Data for this task Block Start

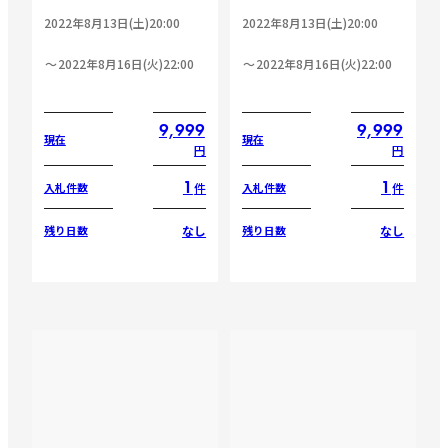
2022年8月13日(土)20:00
2022年8月13日(土)20:00
2022年8月16日(火)22:00
2022年8月16日(火)22:00
9,999
9,999
現在
現在
円
円
1
1
件
件
入札件数
入札件数
なし
なし
残り日数
残り日数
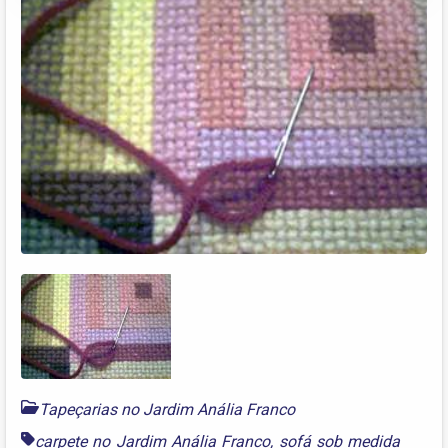
Tapeçarias no Jardim Anália Franco
carpete no Jardim Anália Franco
,
sofá sob medida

Data for this task Block End

About this task ▸ From the first line to the last, return the material above exactly, apart from the pictures.

Expected answer ▸
2022年8月13日(土)20:00
2022年8月13日(土)20:00
2022年8月16日(火)22:00
2022年8月16日(火)22:00
9,999
9,999
現在
現在
円
円
1
1
件
件
入札件数
入札件数
なし
なし
残り日数
残り日数
Tapeçarias no Jardim Anália Franco
carpete no Jardim Anália Franco
,
sofá sob medida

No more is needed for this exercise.